→ Exercise requirements: In the material below, find all lines with the string "tail" and copy them.

%%

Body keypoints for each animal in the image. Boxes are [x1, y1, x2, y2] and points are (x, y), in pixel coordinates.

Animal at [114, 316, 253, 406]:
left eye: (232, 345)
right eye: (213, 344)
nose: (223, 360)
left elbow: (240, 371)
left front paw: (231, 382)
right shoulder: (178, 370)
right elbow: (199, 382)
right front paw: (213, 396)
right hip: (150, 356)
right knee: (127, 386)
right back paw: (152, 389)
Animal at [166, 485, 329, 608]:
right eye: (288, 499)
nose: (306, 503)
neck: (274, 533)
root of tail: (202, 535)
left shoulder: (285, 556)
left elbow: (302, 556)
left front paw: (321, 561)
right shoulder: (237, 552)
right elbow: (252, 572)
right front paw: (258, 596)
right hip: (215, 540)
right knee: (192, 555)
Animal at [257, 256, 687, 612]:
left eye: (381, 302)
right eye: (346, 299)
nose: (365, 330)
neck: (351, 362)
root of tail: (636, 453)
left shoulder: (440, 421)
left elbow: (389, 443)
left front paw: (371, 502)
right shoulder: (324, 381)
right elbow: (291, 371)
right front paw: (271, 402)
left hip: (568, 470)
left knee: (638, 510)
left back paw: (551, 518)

%%
%%

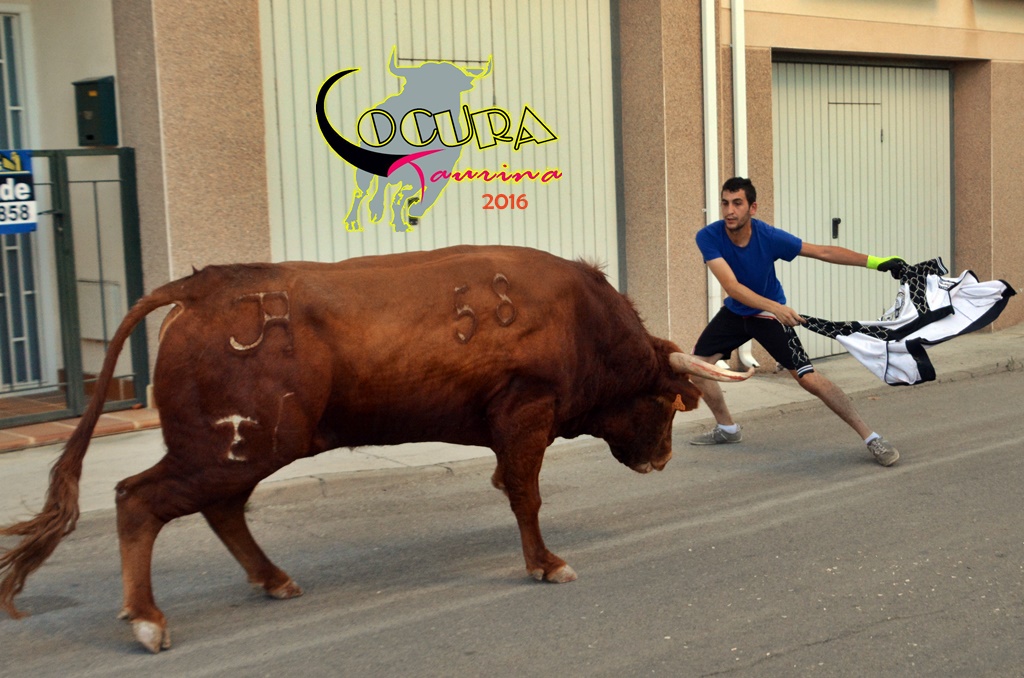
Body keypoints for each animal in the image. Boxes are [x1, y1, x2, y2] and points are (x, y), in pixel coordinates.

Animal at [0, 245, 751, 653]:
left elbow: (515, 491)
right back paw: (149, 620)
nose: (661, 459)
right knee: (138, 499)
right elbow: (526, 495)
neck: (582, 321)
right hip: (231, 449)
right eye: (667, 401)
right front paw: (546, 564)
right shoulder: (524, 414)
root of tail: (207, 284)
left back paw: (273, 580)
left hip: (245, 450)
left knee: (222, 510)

%%

→ Output for this task:
root of tail: (202, 535)
root of tail: (636, 453)
root of tail: (207, 284)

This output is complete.